Location Tracking and Item Transfer
Tracking item locations is one of the most powerful inventory management features of CMMS. CMMS software uses real-time inventory tracking to keep tabs on every piece of company inventory. Especially important for tracking equipment, real-time inventory tracking makes location transfers easy to manage. Rather than calling up several locations before finding the equipment they need, inventory managers can just look it up in their CMMS. They can then use it to place a work order for the transfer, which is sent to the other location. After the transfer is complete, the new location of the item is automatically updated, so that a different inventory manager can find the item when they need it.
Low Inventory Alerts
Remember what we said earlier about missing inventory being a manager’s worst nightmare? CMMS provides low inventory alerts to make sure this nightmare never occurs. Great inventory control means that your most important items never get too low. CMMS keeps track of both current inventory levels and your reorder point, so that when an item gets close to the reorder point, it gives you an alert. No longer do you have to keep an eagle eye on every piece of company inventory. CMMS does this for you so you can spend your time doing something more productive.

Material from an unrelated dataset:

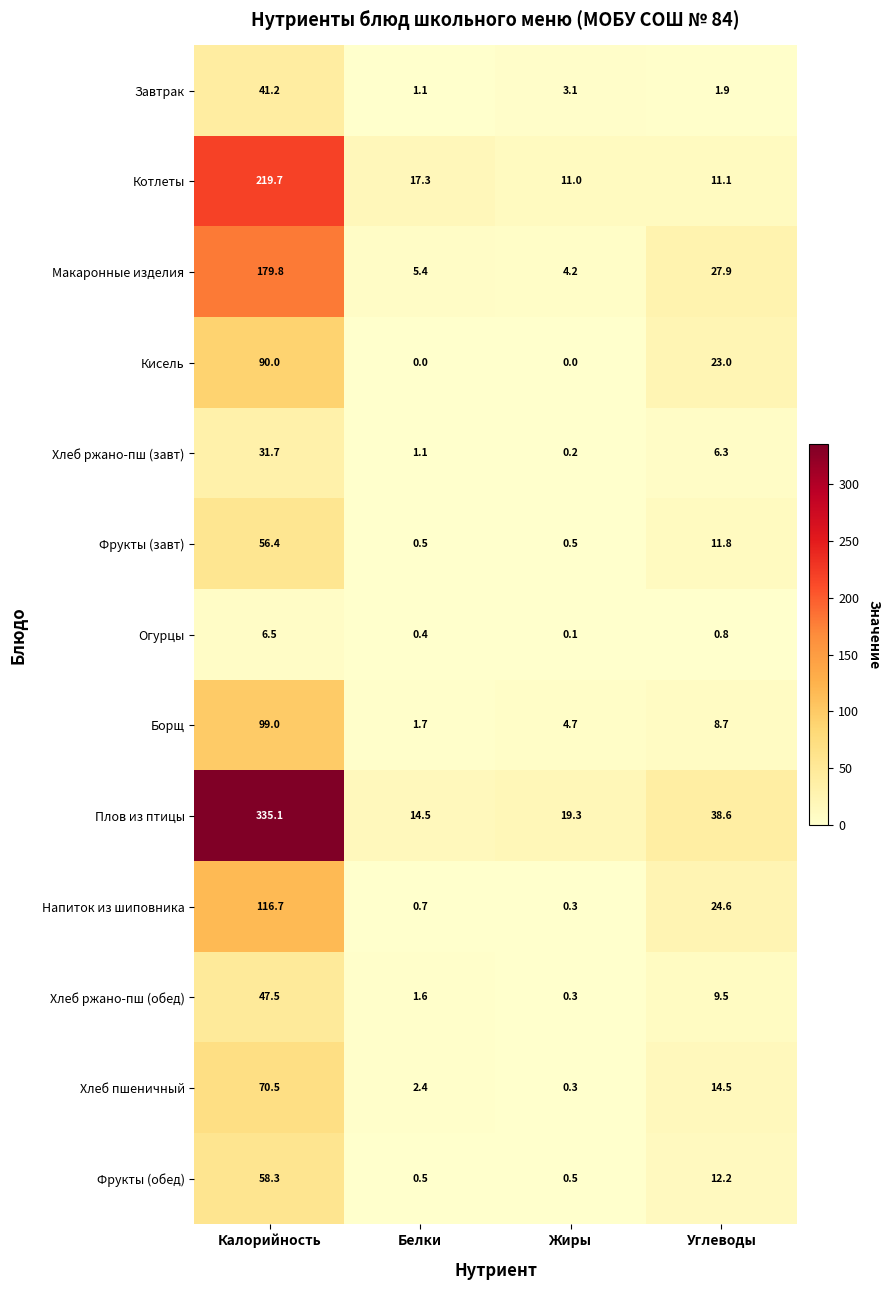

At Углеводы, list the series in order from smallest to largest.

Огурцы, Завтрак, Хлеб ржано-пш (завт), Борщ, Хлеб ржано-пш (обед), Котлеты, Фрукты (завт), Фрукты (обед), Хлеб пшеничный, Кисель, Напиток из шиповника, Макаронные изделия, Плов из птицы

Decreased Equipment Downtime
Large facilities with lots of heavy equipment occasionally run into faulty equipment — it’s just the nature of the beast. The difference between efficient and inefficient facilities is how long the equipment is down. Quick repairs are necessary to run your facility effectively. But repairs can only happen quickly if the right parts are in stock and readily available. Many facilities run into the all-too-common problem of misplaced or out of stock parts that are critical to a repair. A CMMS details spare part information for equipment, so you know exactly what you need for your most critical assets. By keeping track of where these spare parts are and alerting you when stock levels get low, equipment downtime is drastically reduced.
Better budgeting is a result of several of the benefits above. By understanding the patterns of item usage, facilities know what to prepare for. They know just how many of each inventory item they normally use, and therefore how many they need to buy and when they need to buy them. Using this information, they know if they can fit additional expenses into their budget. Inventory managers can also use their CMMS to reduce the cost of rush orders. Facilities don’t have to rush order an item if they already have it in stock. Keeping track of the inventory levels of important items ensures that they’re always available, so when equipment breaks down, the manager doesn’t have to place a rush order to get it in quickly. Rather, they just check their CMMS and grab it from the stock room. In addition, a CMMS tracks item cost information so it’s all collected within the system for all users to access.
You undoubtedly know the benefits of great inventory management, but you get so much more when you use a CMMS to facilitate it. When used to its full potential, CMMS can turn any facility into a well-oiled machine (so to speak). It just takes some effort and the proper use of insights.